### PASSAGE

The effects of the COVID-19 pandemic were far-reaching. For many in the Wyandotte County community, they lost more than just a sense of normalcy. They lost family members, friends, jobs and a feeling of stability.
“It was similar to what you might see after a hurricane or tornado,” says Paula Wright, Manager of Crisis & Access. “In some ways, I feel like we are playing catch up because this was brand new and looked very different than other disaster relief efforts.”
Wyandot Center secured grant funding through the Federal Emergency Management Agency (FEMA) to provide free counseling and support to any Wyandotte County resident who had been affected by COVID-19 in any way. Since the program began in January 2021, the team has provided dozens of one-on-one counseling sessions and has served hundreds of other individuals by providing resource packets with information on supports available to those affected by the pandemic.
Individuals who sought one-on-one counseling were able to meet with a Wyandot Center clinician who taught coping skills to help individuals manage what they were experiencing. For individuals needing continued support, they could transition to outpatient services at Wyandot Center.
“It was similar to what you might see after a hurricane or tornado. In some ways, I feel like we are playing catch up because this was brand new and looked very different than other disaster relief efforts.”

######
### SOURCE DATA

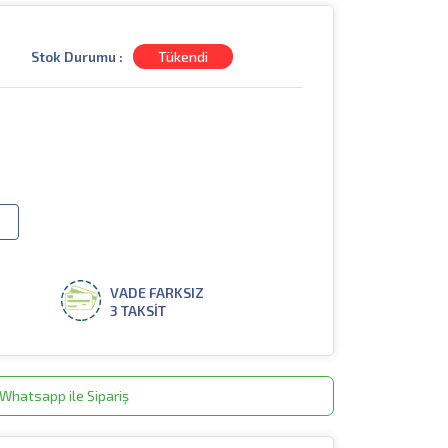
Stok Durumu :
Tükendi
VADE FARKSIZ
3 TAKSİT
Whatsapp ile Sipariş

######
### SOURCE DATA

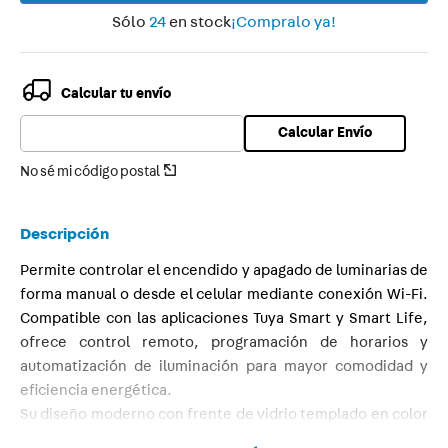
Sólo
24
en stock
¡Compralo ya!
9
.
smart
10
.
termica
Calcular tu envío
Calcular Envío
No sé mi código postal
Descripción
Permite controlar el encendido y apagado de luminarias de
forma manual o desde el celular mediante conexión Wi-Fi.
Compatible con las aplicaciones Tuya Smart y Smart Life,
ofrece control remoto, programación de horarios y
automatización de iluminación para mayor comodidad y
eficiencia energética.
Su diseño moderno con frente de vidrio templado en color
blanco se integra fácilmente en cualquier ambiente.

######

#### QUESTIONS TO ANSWER
1 – Can you restate, word for word, the part of the article on COVID-19 counseling in Wyandotte County starting at "Wyandot Center secured" and ending at "at Wyandot Center."?
2 – Do these statements agree with the article on COVID-19 counseling in Wyandotte County? Answer yes or no for each, quoting the deciding words. (a) The counseling program began in January 2021. (b) The grant funding came from a state agency. (c) People who needed continued support could move to outpatient services at Wyandot Center.
3 – How would you extend the article on COVID-19 counseling in Wyandotte County, picking up right after its final sentence?

#### RESPONSES TO THE TASKS
1 –
Wyandot Center secured grant funding through the Federal Emergency Management Agency (FEMA) to provide free counseling and support to any Wyandotte County resident who had been affected by COVID-19 in any way. Since the program began in January 2021, the team has provided dozens of one-on-one counseling sessions and has served hundreds of other individuals by providing resource packets with information on supports available to those affected by the pandemic.
Individuals who sought one-on-one counseling were able to meet with a Wyandot Center clinician who taught coping skills to help individuals manage what they were experiencing. For individuals needing continued support, they could transition to outpatient services at Wyandot Center.

2 –
(a) Yes: "Since the program began in January 2021"
(b) No: "secured grant funding through the Federal Emergency Management Agency (FEMA)"
(c) Yes: "For individuals needing continued support, they could transition to outpatient services at Wyandot Center."

3 –
Wright says people came to counseling sessions with a variety of concerns – including grieving the loss of family members and worrying about finding work. As certain pandemic restrictions ease, Wright says they are seeing a shift toward a new concern.
“The change now is more toward anxiety about what comes next and what if this whole thing isn’t really over,” says Wright. “The virus has let up some, but it doesn’t change the fact that everyone was affected by the pandemic.”
While the program serves anyone who needs extra support in light of the pandemic, Wright says she has been particularly pleased with how this program has been embraced by the Unified Government Public Health Department.
“There were a lot of Health Department employees who needed this type of support because of everything they’ve experienced during the pandemic,” says Wright. “The program has been very popular with full-time and temporary employees since we started.”
As life begins to return to some semblance of normalcy, Wright says the team just wants to make sure people know that help is available.